The most important is the way in which over the last 30 years, Belarus and the Russian Federation have been so intertwined. “For a long time, Belarus was for Russia a kind of instructor in politics, economics, and ideology.” Belarus shifted to a permanent president long before Russia did. It also led in reviving Soviet symbols and in “cleansing” the political scene of opposition.

And it was in Belarus where talk about “foreign agents” and undesirable organizations” sounded first, as well as a long line of other “innovations” Vladimir Putin has adopted for the Russian Federation, including his latest moves against the constitution and the meaning of elections.

Because of this, Inozemtsev says, the departure of Lukashenka from power and his replacement by someone outside of his power vertical “could have for Russia much more serious consequences than both Kyiv Maidans taken together” and inflict “an unthinkable shock to the current Russian regime.”

“The Kremlin hates ‘color revolutions’ largely because it does not have the intelligence and willingness to take risks that would be involved in exploiting them.”  One in Belarus would be especially disturbing because “in Minsk now, there are no pro-Russian politicians who have Russian passports in their pockets.”

And in contrast to Ukraine, Belarus is small enough to be quickly integrated into a West that has made no secret of its desire to see Lukashenka leave the scene.  Belarus is also more civic and less ethnic than Ukraine and therefore could make that transition with far less difficulty or opposition.

Such a shift by Belarus would not only destroy Putin’s “Union State” but also the Eurasian Union and leave Moscow’s relations with the rest of the former Soviet space in tatters.
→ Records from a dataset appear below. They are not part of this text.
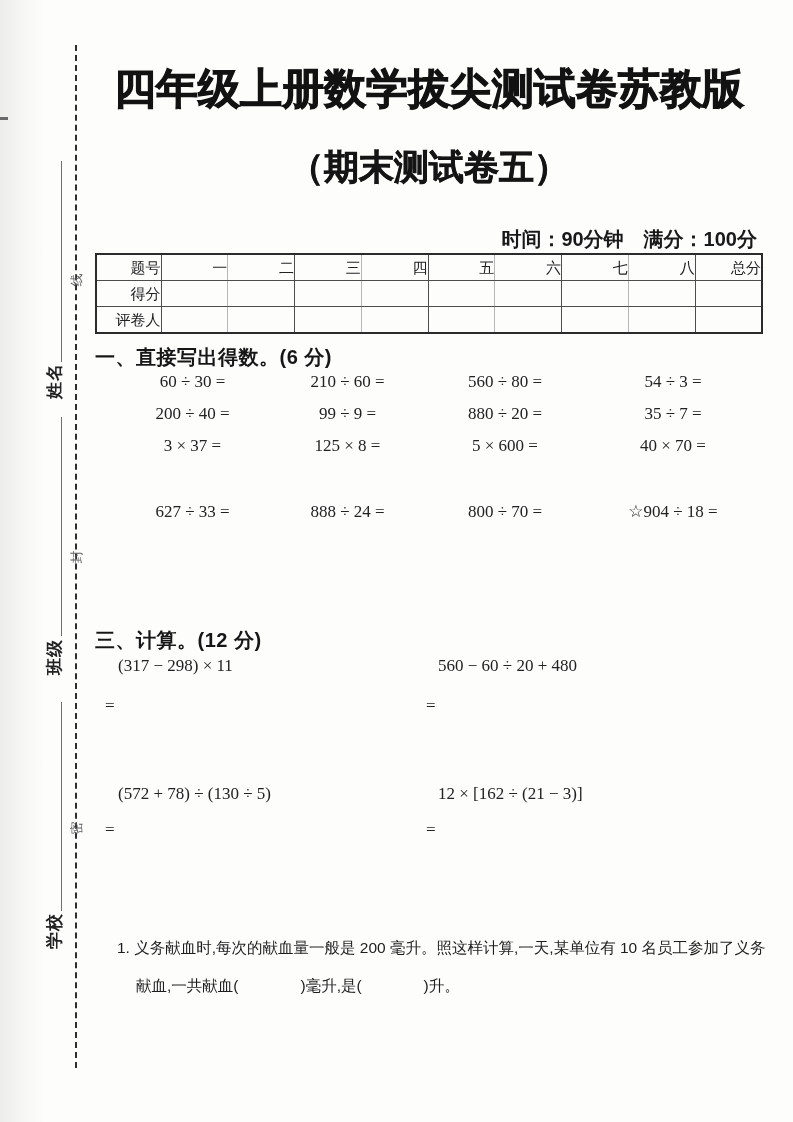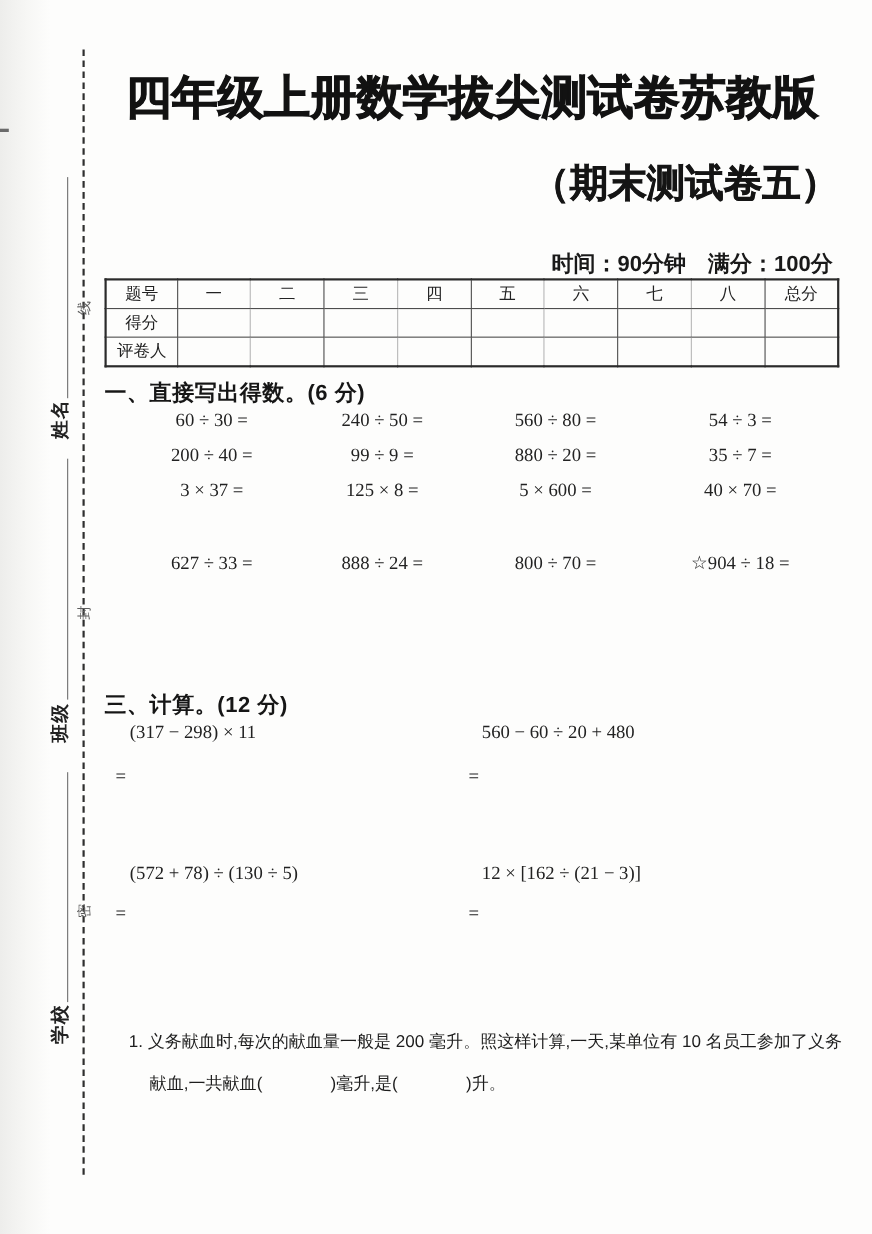--- a/index.html
+++ b/index.html
@@ -50,7 +50,7 @@
   }
   .exam-subtitle {
     position: absolute; top: 146px; left: 0; width: 100%;
-    text-align: right; font-size: 35px; line-height: 42px; font-weight: 800;
+    text-align: center; font-size: 35px; line-height: 42px; font-weight: 800;
     color: #151515; -webkit-text-stroke: 0.6px #151515;
     white-space: nowrap;
   }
Given all this, Inozemtsev argues, “the optimal position for Moscow2 would be one way or another to support the Belarusian democratic movement.”

“Even if Lukashenka is able to ‘win’ in August, his political life is close to the end and to bet on him is senseless,” the analyst suggests.  And so Moscow should reorient itself to the Belarusian opposition, something that would promote Russian national interests by showing that Moscow has enough self-confidence to take suich a step.

According to Inozemtsev, “if the Russian political system wants to preserve itself in a relatively unchanged form for a long period of time, its leaders should draw the conclusion that Lukashenka long ago ceased to be useful and became a burden.” If they do, they should find it easier to “draw the corresponding conclusions.”